Governor of Sestos
- In office ? – 479 BC

Personal details
- Died: 479 BC Sestos, Achaemenid Empire (present-day Turkey)
- Cause of death: Execution by crucifixion
- Allegiance: Achaemenid Empire
- Rank: General
- Commands: Macrones and Mossynoeci forces
- Conflicts: Second Persian invasion of Greece

= Artayctes =

5th-century BC Persian general and governor

Artaÿctes (Ἀρταΰκτης; died 479 BC) is a historical figure described in Herodotus' The Histories. Artaÿctes, the son of Cherasmis, was a Persian general who commanded the Macrones and Mossynoeci forces in the army of Xerxes during the second Persian invasion of Greece in 480-479 BC. During that period, Artaÿctes was also a tyrant in Sestos where he was captured and crucified by Athenian forces in 479.

== Background ==

After the defeat of the Persian army in the Battle of Plataea and the Battle of Mycale, the remaining Persians and their allies made for Sestos, the strongest town in the Thracian Chersonesos. The Greek fleet sailed to the Hellespont to destroy the pontoon bridges placed there by the Persians when they had crossed from Asia Minor to Greece but found that this had already been done. The Peloponnesians then sailed home, but the Athenians, commanded by Xanthippus, decided to try to retake the Thracian Chersonesos from the Persians. The Athenian army landed on the Thracian Chersonesos near Sestos and surrounded the city, of which Artaÿctes was governor.

== Governor ==

According to Herodotus, Artaÿctes' rule over the city-state of Sestos was a reign of terror.
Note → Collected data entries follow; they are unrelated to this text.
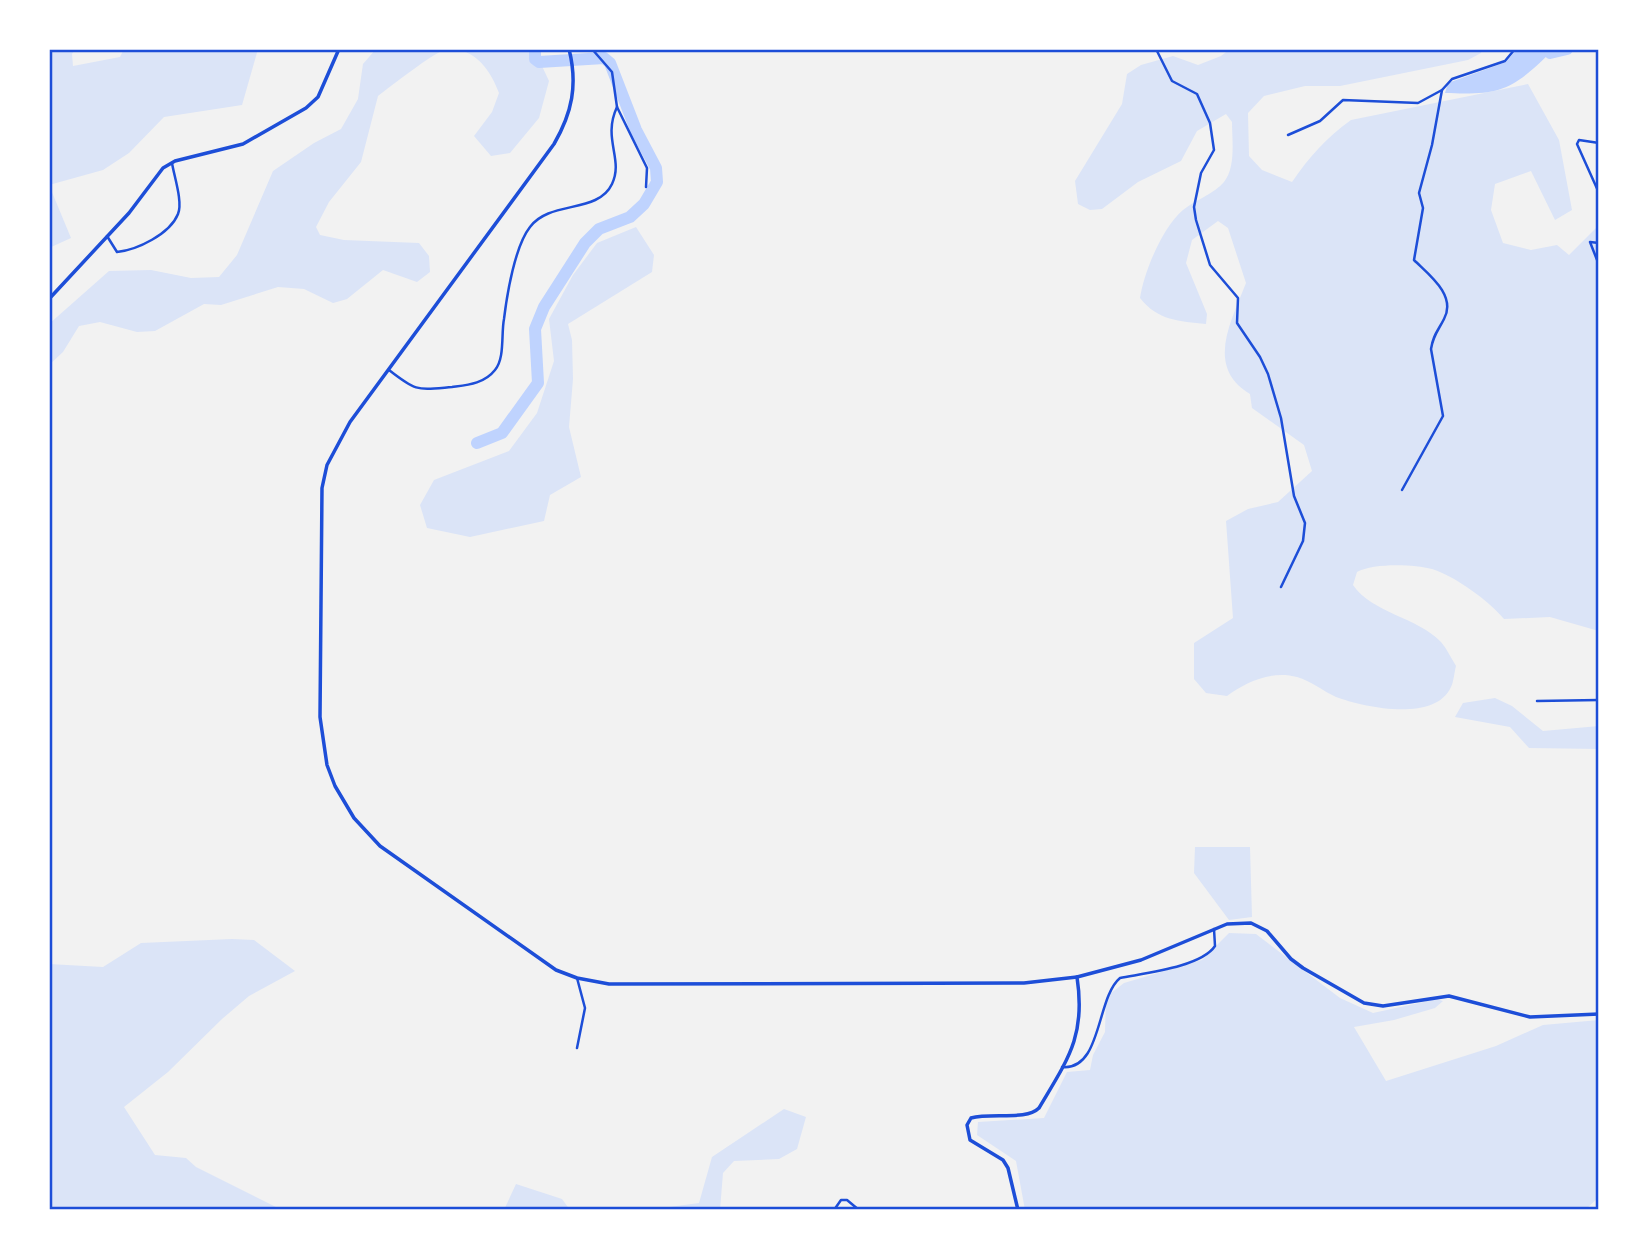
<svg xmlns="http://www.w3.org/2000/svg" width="1648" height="1259" viewBox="0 0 1648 1259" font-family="Commissioner,sans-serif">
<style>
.green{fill:#dbe4f7}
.water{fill:#bfd3fe}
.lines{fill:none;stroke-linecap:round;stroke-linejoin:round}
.river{stroke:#bfd3fe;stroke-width:12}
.minor{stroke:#1d4ed8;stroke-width:2.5}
.tertiary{stroke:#1d4ed8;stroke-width:3.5}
.neatline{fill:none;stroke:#1d4ed8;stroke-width:2.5}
</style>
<rect width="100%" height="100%" fill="#f2f2f2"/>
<g class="green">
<path d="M49,49h26l-3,5 1,12 47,-9 4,-8h134l-16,56 -78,12 -35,36 -26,17 -54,15z"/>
<path d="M376,49h158l15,32 -10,37 -29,35 -19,3 -17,-20 18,-24 7,-19c-8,-22 -25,-48 -54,-43 -11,2 -55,37 -67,46l-17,66 -32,40 -13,25 4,8 24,5 75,3 10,13 1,16 -13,10 -34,-12 -36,29 -14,4 -29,-14 -26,-2 -57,18 -17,-1 -49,27 -18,1 -37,-10 -21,4 -16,26 -14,13v-41l60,-53 42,-1 40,8 28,-1 18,-22 36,-84 41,-28 27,-14 17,-30 5,-35z"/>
<path d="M1230,49h252l-1,4 -13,7 -128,26h-35l-41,10 -16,17 1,43 13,14 30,12c17,-25 34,-44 59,-62l177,-36 31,56 13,70 -17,10 -24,-49 -36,13 -4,26 12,33 28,7 26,-5 12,10 30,-30v406l-49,-14 -46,2c-15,-18 -49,-43 -72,-50 -19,-5 -59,-6 -75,3l-4,13c19,28 64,32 88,57 6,7 10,16 15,24 -2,7 -2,15 -5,21 -16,36 -88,20 -115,10 -13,-6 -25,-16 -39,-20 -25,-7 -51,5 -70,19l-21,-3 -12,-14v-36l39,-25 -7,-97 22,-12 30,-7 34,-31 -8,-26 -52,-37 -2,-14c-45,-27 -19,-72 -4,-111l-18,-55 -10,-7 -26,19 -6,23 21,51 -1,10c-27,-3 -48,-3 -66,-26 4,-26 22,-70 43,-88 12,-10 31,-16 41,-28 12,-15 8,-42 8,-60l-6,-8 -29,17 -16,30 -43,21 -36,27 -12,1 -12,-6 -3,-23 47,-77 5,-30 14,-9 32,-9 25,9 23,-9z"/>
<path d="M49,185l22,53 -22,10z"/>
<path d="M636,227l18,28 -2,17 -84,52 4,16 1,39 -4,48 12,50 -31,18 -6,26 -74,16 -43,-9 -7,-23 14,-25 75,-29 28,-38 17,-52 -5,-42 24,-44 24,-32z"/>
<path d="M1495,698l17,8 31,25 56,-5v23l-70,-1 -19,-21 -55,-10 8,-14z"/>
<path d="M1195,847h55l2,70 -23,3 -35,-47z"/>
<path d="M1229,933l27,1 84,64 33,15 64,-14 6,2 -8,7 -41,12 -40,7 32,54 110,-35 47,-21 56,-5v177l-14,13h-560l-9,-49 -39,-26 1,-13 66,-4 23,-46 23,-2 3,-15 12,-23 1,-35 18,-14 78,-23z"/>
<path d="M232,939l22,1 41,31 -46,25 -27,23 -54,53 -44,35 31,48 31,3 10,9 86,43h-233v-246l54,3 38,-24z"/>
<path d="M784,1109l22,8 -9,32 -18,10 -45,2 -11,12 -3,37h-73l52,-7 13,-46z"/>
<path d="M516,1184l46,15 8,11h-66z"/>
</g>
<path class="water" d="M1517,49h28l5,4c-39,38 -50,42 -105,40l3,-10 58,-21z"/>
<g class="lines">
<g class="river">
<path d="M1550,53l17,-4"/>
<path d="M477,443l25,-10 36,-50 -3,-54 9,-22 41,-64 14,-14 31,-12 14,-13 13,-22 -1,-14 -20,-38 -26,-67 -6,-5 -65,4 -4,-3v-10"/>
</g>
<g class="minor">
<path d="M592,49l20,23 5,35 30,61 -1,19"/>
<path d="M1156,49l16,32 25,13 13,29 4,27 -13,23 -7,34 2,13 14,45 28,33 -1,25 23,34 8,17 13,44 13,78 11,27 -2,18 -22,46"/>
<path d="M1288,135l32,-14 23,-21 75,3 24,-13"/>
<path d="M1599,143l-20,-3 -2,4 22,49"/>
<path d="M107,236l10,16c20,-2 53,-18 61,-38 5,-12 -4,-38 -6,-51"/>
<path d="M1599,243l-9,-1 9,23"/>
<path d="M389,370c28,22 28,20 63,17 15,-2 32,-3 43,-17 10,-12 6,-36 9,-51 3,-25 11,-73 26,-92 20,-27 68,-13 82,-43 12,-25 -10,-45 5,-77"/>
<path d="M1402,490l41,-74 -12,-67c2,-14 7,-18 13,-30 13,-24 -16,-45 -30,-59l9,-52 -4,-15 13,-48 10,-55 10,-11 53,-18 10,-12"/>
<path d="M1537,701l62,-1"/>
<path d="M577,978l8,30 -8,40"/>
<path d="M1062,1067c40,4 34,-69 58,-89 25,-5 81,-11 95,-32l-1,-17"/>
<path d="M834,1210l7,-10h6l12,10"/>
<path d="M1596,1210l3,-3"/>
</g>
<g class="tertiary">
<path d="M569,49c9,36 3,64 -15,95l-204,278 -23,43 -5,23 -2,229 7,48 8,21 19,32 26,28 176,124 21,8 32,6 415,-1 53,-6"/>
<path d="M49,299l80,-86 34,-45 12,-7 68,-17 63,-36 12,-11 21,-48"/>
<path d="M1018,1210l-10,-42 -5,-8 -33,-20 -3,-15 4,-7c20,-6 55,3 68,-10 29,-49 47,-72 38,-131l64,-17 86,-36 24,-1 16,8 24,28 12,9 61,35 19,3 66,-10 81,21 69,-3"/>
</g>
</g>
<rect width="1648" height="1259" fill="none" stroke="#ffffff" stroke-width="102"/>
<rect x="51" y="51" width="1546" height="1157" class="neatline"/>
</svg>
Originally, Sestos had been a Greek stronghold. Herodotus describes that when Artaÿctes was made governor of the city, he claimed all treasures present in the region, and desecrated many Greek places of worship. For example, Artaÿctes plundered the Sestos cemetery near Elaeus and the sanctuary and temple of hero Protesilaus of Thessaly at Elaeus, and built a Persian temple complex on top of it.

== Siege of Sestos ==

Herodotus describes that Artaÿctes was taken by surprise by the arrival of the Athenian military forces. By surrounding the city of Sestos, the Athenians had trapped Artaÿctes in his own capital, and with him, the equipment needed to build a new pontoon bridge. After the siege had lasted several months, little progress in retaking the city had been made, and the Athenian soldiers became somewhat discontented. However, the Athenian officers were determined to take the city.
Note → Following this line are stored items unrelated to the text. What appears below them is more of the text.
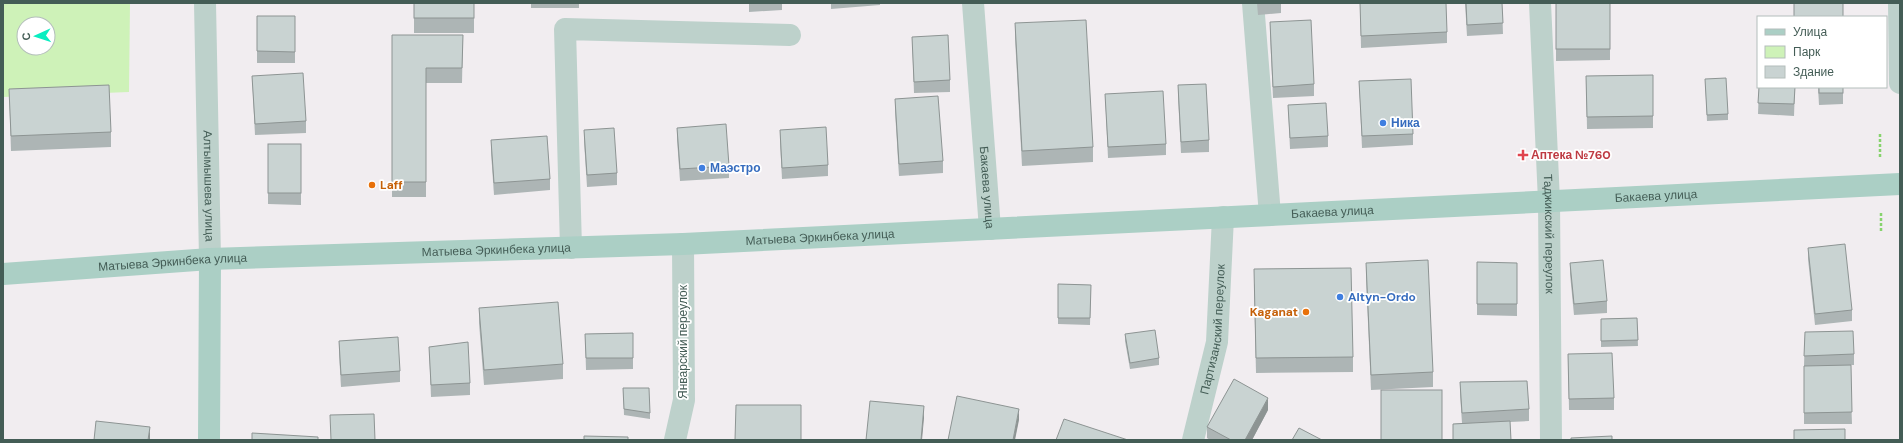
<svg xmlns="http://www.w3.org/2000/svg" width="1903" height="443" font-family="'DM Sans',sans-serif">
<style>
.green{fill:#cef2b8;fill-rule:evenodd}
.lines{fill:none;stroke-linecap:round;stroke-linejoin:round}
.path{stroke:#87d36d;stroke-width:2.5;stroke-dasharray:3 2;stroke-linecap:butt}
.minor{stroke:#bdd1cb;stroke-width:22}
.major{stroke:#abcfc5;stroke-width:22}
.wall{fill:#adb5b5}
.shaded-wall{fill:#8d9493}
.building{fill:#c9d3d2;stroke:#8d9493}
.shop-dot{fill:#3f7fe0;stroke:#fff;stroke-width:1.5}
.health-dot{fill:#e0444e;stroke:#fff;stroke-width:1.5}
.food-dot{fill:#e8710a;stroke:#fff;stroke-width:1.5}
.labels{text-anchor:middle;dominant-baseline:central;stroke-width:3.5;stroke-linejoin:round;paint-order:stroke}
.shop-label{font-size:12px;font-weight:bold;fill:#366cbe;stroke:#fff;text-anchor:start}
.health-label{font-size:12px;font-weight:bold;fill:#be3a42;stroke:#fff;text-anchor:start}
.street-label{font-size:12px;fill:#445d56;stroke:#fff}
.food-label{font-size:12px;font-weight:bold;fill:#c56008;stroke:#fff;text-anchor:start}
</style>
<rect width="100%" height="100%" fill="#f1edf0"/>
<path class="green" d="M3,3H130L129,92L3,97ZM24,24H48V48H24Z"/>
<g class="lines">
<g class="path">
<polyline points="1880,134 1880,158"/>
<polyline points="1881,213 1881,233"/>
</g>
<g class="minor">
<path id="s1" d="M205,3L210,259"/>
<path id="s2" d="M973,3L990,229"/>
<polyline points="1253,3 1270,215"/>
<path id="s3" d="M1540,3L1549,201L1551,440"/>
<polyline points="1899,3 1900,83"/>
<polyline points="571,248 565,29 790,35"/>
<polyline points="675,440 684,400 683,244"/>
<path id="s4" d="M1193,440L1217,342L1223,217"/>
</g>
<g class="major">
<path id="s5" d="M3,274L210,259L683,244L1900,184"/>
<polyline points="209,440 210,259"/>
</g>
</g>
<g class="wall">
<rect x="414" y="3" width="60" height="30"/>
<rect x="531" y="3" width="48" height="5"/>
<polygon points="749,3 782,3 782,10 749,12"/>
<polygon points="831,3 880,3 880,5 831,9"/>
<polygon points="1257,3 1281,3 1281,13 1258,15"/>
<polygon points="1360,3 1447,32 1447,43 1361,48"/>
<polygon points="1465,3 1502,3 1503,34 1467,36"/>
<polygon points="1556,3 1610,3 1610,60 1556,61"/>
<rect x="257" y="16" width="38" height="47"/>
<polygon points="1270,22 1314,84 1314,96 1273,98 1270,34"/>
<polygon points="1015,23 1093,147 1093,162 1022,166 1015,38"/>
<polygon points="392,35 463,35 462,83 426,83 426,197 392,197"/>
<polygon points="912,37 950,80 950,92 914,93"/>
<polygon points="1653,75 1653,128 1587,129 1586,76"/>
<polygon points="252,76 306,121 306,133 255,135"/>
<polygon points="1705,79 1728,114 1728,120 1707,121"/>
<polygon points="1359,81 1413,134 1413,145 1362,148"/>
<polygon points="1178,85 1209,140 1209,152 1181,153 1178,97"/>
<polygon points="1759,87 1795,87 1794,116 1758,114"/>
<polygon points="1818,87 1843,87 1843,104 1819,105"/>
<polygon points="9,89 111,132 111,147 11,151"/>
<polygon points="1105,94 1166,144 1166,155 1108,158"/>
<polygon points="895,99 943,161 943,173 899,176 895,111"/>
<polygon points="1288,105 1328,136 1328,147 1290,149"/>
<polygon points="677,128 729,166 729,178 680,181 677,139"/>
<polygon points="584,130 617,173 617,185 587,187 584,141"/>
<polygon points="780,130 828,165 828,176 782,179 780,142"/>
<polygon points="491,140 550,179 550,190 494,195 491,152"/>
<polygon points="268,144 301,144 301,205 268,204"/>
<polygon points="1808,248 1852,310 1852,321 1815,325 1808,259"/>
<polygon points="1366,263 1433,372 1433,387 1371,390 1366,278"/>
<polygon points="1517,263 1517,316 1477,315 1477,304"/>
<polygon points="1570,263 1607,301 1607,313 1574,315 1570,274"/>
<polygon points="1058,284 1091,285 1090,325 1058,324"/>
<polygon points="1254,284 1353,357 1353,372 1256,373"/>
<polygon points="479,308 563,364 563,379 484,385 479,323"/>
<polygon points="1637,318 1638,346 1601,347 1601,319"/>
<polygon points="1805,332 1854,354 1854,365 1850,365 1852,424 1804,424 1804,366"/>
<polygon points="633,333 633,369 586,370 585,334"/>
<polygon points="1125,334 1159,358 1159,365 1130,369 1125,341"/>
<polygon points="339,341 400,371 400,382 341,387 339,353"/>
<polygon points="429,347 470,383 470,395 431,397"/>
<polygon points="1568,354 1614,398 1614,410 1569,410"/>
<polygon points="1460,382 1529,409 1529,421 1510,422 1511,440 1453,440 1453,424 1462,423 1460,394"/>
<polygon points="623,388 650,413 650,419 624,415"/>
<polygon points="1268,410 1252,440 1210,440 1207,438 1207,427"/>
</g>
<g class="shaded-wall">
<polygon points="1268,398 1268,410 1252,440 1245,440"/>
<polygon points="924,406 924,418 922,440 921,440"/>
<polygon points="1019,409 1019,420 1015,440 1013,440"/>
<polygon points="150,427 150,440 148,440"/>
</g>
<g class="building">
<rect x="414" y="3" width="60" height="15"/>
<polygon points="1360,3 1446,3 1447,32 1361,36"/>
<polygon points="1466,3 1502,3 1503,23 1467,25"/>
<rect x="1556" y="3" width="54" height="46"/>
<rect x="1794" y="3" width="49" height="14"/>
<polygon points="257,16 295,16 295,52 257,51"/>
<polygon points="1086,20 1093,147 1022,151 1015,23"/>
<polygon points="1311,20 1314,84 1273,87 1270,22"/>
<polygon points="392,35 463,35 462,68 426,68 426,182 392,182"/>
<polygon points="948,35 950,80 914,82 912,37"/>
<polygon points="303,73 306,121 255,124 252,76"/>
<polygon points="1653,75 1653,116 1587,117 1586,76"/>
<polygon points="1726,78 1728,114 1707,115 1705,79"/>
<polygon points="1411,79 1413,134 1362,136 1359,81"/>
<polygon points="1206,84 1209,140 1181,142 1178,85"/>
<polygon points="109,85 111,132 11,136 9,89"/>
<polygon points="1759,87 1795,87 1794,104 1758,103"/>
<rect x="1819" y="87" width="24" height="6"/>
<polygon points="1163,91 1166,144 1108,147 1105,94"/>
<polygon points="938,96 943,161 899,164 895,99"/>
<polygon points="1326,103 1328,136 1290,138 1288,105"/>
<polygon points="726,124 729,166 680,169 677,128"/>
<polygon points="826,127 828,165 782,168 780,130"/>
<polygon points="614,128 617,173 587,175 584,130"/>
<polygon points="547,136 550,179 494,183 491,140"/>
<rect x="268" y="144" width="33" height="49"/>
<polygon points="1845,244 1852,310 1815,314 1808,248"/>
<polygon points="1428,260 1433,372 1371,375 1366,263"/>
<polygon points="1603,260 1607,301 1574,304 1570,263"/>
<polygon points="1477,262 1517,263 1517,304 1477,304"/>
<polygon points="1351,268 1353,357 1256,358 1254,269"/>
<polygon points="1058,284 1091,285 1090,318 1058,318"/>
<polygon points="558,302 563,364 484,370 479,308"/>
<polygon points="1637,318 1638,340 1601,341 1601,319"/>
<polygon points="1155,330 1159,358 1130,363 1125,334"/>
<polygon points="1853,331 1854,354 1804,356 1805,332"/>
<polygon points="633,333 633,358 586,358 585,334"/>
<polygon points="398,337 400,371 341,375 339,341"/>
<polygon points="468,342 470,383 431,385 429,347"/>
<polygon points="1612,353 1614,398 1569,399 1568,354"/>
<polygon points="1851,365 1852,412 1804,413 1804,366"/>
<polygon points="1234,379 1268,398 1245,440 1231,440 1207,427"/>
<polygon points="1527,381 1529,409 1462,413 1460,382"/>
<polygon points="623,388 649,388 650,413 624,409"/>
<rect x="1381" y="390" width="61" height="50"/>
<polygon points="957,396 1019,409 1013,440 948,440"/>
<polygon points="870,401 924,406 921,440 866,440"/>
<polygon points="736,405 801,405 801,440 735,440"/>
<polygon points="374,414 375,440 331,440 330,415"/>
<polygon points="1064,419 1128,440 1056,440"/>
<polygon points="96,421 150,427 148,440 94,440"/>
<polygon points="1510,421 1511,440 1453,440 1453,424"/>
<polygon points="1299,428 1322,440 1292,440"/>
<polygon points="1845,429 1845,440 1794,440 1794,430"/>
<polygon points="252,433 318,437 318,440 252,440"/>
<polygon points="584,436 628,437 628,440 584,440"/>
<polygon points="1612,436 1612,440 1571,440 1571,438"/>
</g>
<g class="shop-dot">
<circle cx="1383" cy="123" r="4"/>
<circle cx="702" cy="168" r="4"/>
<circle cx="1340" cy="297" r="4"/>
</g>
<path class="health-dot" d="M1521 149h4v4h4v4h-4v4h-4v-4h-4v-4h4z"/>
<g class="food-dot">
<circle cx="372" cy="185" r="4"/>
<circle cx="1306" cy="312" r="4"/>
</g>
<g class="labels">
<g class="shop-label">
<text x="1391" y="123">Ника</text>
<text x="710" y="168">Маэстро</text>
<text x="1348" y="297">Altyn-Ordo</text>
</g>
<g class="health-label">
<text x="1531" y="155">Аптека №760</text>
</g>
<g class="street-label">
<text stroke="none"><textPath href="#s2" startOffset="185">Бакаева улица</textPath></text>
<text stroke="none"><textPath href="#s1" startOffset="183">Алтымышева улица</textPath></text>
<text stroke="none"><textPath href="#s5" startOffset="1655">Бакаева улица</textPath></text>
<text stroke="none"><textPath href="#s5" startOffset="1331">Бакаева улица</textPath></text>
<text stroke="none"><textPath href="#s3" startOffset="231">Таджикский переулок</textPath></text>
<text stroke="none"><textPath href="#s5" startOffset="818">Матыева Эркинбека улица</textPath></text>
<text stroke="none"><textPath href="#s5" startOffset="494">Матыева Эркинбека улица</textPath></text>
<text stroke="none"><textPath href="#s5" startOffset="170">Матыева Эркинбека улица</textPath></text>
<text stroke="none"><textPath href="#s4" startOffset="113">Партизанский переулок</textPath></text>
<text transform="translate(683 342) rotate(-90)">Январский переулок</text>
</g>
<g class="food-label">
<text x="380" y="185">Laff</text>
<text x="1298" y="312" text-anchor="end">Kaganat</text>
</g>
</g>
<rect width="1903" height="443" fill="none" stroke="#445d56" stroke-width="8"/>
<rect x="1757" y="16" width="130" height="72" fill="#ffffff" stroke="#b4bebb"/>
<rect x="1765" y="29" width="20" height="6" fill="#abcfc5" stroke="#b4bebb"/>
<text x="1793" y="36" font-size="12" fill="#445d56">Улица</text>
<rect x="1765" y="46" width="20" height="12" fill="#cef2b8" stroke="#b4bebb"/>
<text x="1793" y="56" font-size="12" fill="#445d56">Парк</text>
<rect x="1765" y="66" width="20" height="12" fill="#c9d3d2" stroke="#b4bebb"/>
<text x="1793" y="76" font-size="12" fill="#445d56">Здание</text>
<g transform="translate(36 36) rotate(267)"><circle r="19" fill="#ffffff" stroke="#b4bebb"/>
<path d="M0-3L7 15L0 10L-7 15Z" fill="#0aeec1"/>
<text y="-6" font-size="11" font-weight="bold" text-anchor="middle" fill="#445d56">С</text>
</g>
</svg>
The Athenian siege dragged on, but eventually, when the food ran out in the city, the Persians fled at night through the least guarded part of the city wall. The Athenians were thus able to take possession of the city the next day.

== Artaÿctes' death ==

According to Herodotus, the Athenian army was informed by the inhabitants of Sestos about the departure of the Persians. The Athenians subsequently pursued the Persians. They encountered Artaÿctes and his military unit near the river Geite. Most of Artaÿctes' men were killed in the subsequent battle. Artaÿctes, however, was captured and taken back to Sestos. Herodotus describes how Artaÿctes pleaded for his life and for the life of his son. He offered 100 talents to the gods and 200 to the Athenians if they would spare their lives. However, the Greek general Xanthippus was obliged to hand over Artaÿctes to the people of Elaeus, a town which Artaÿctes had plundered while governor of Sestos. Artaÿctes was then crucified by the people. While Artaÿctes was dying, he witnessed his son being stoned to death.

Herodotus then finishes his Histories by mentioning an account of Artembares, the grandfather of Artaÿctes, suggesting Cyrus the Great to abandon the rocky land of Persia (Persis) and live in a better region in the empire, and Cyrus warned him that "soft countries breed soft men". Herodotus is said to be trying to point out that the Persians failed to follow this advice later on, and that it was also a veiled warning to the Athenians, who later did the same.